Data for review ->
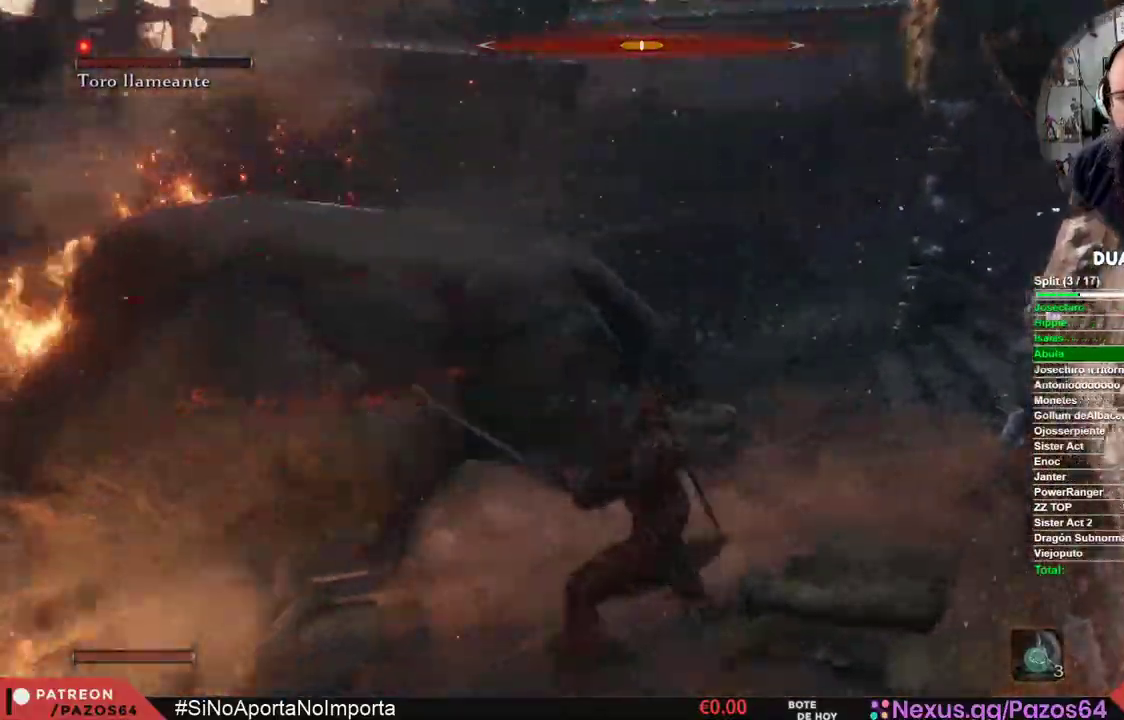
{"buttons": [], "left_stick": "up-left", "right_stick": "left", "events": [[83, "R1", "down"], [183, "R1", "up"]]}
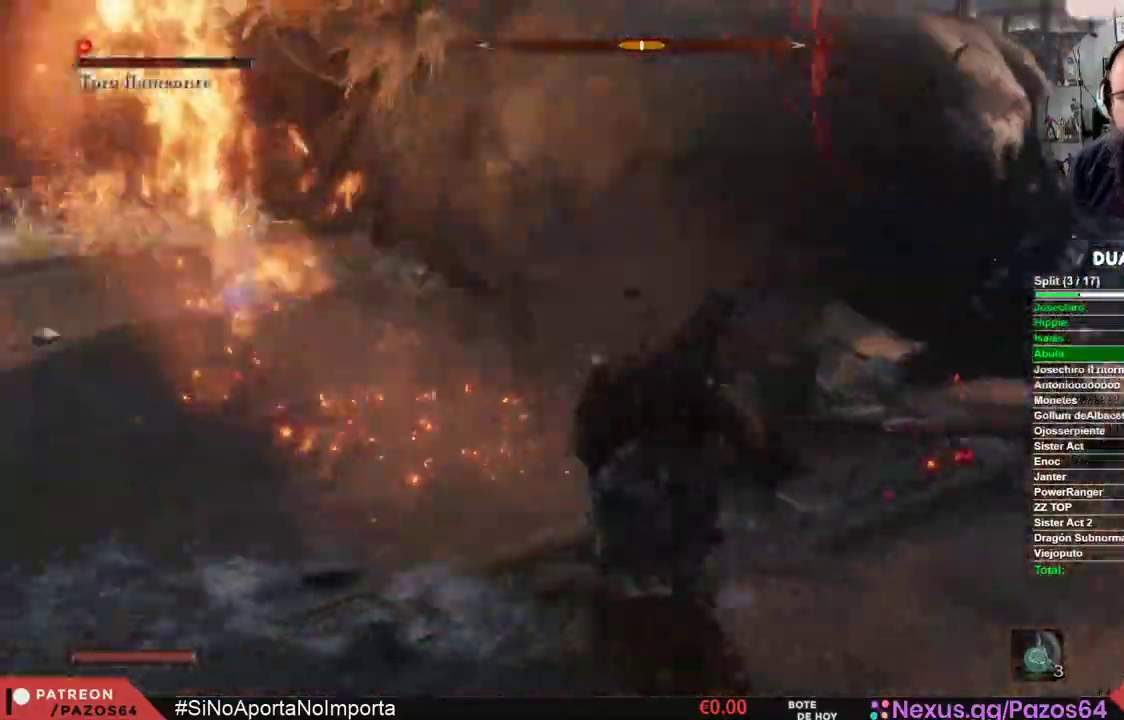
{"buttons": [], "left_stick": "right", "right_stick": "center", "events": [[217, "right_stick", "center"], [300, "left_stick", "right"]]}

--

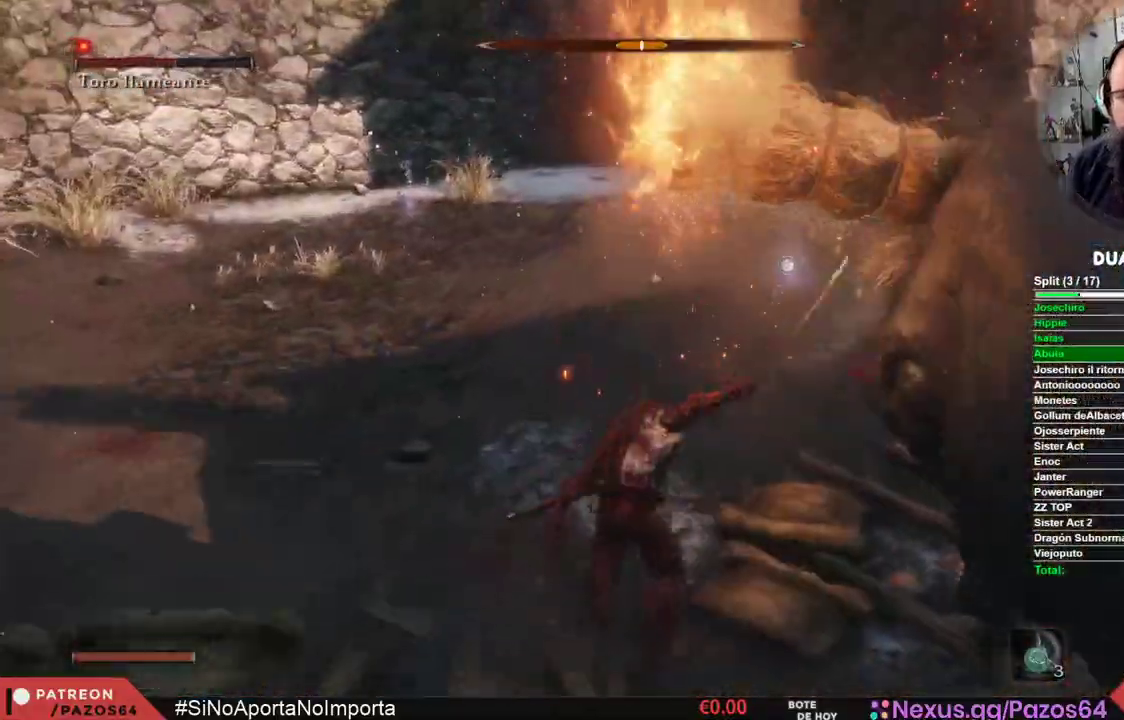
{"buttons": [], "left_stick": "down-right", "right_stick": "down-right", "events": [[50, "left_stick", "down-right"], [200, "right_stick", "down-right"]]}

Your assignment -> Pick out every line of the listing containing the word "down", and show those lines.

Output below ->
{"buttons": [], "left_stick": "up-left", "right_stick": "left", "events": [[83, "R1", "down"], [183, "R1", "up"]]}
{"buttons": [], "left_stick": "down-right", "right_stick": "down-right", "events": [[50, "left_stick", "down-right"], [200, "right_stick", "down-right"]]}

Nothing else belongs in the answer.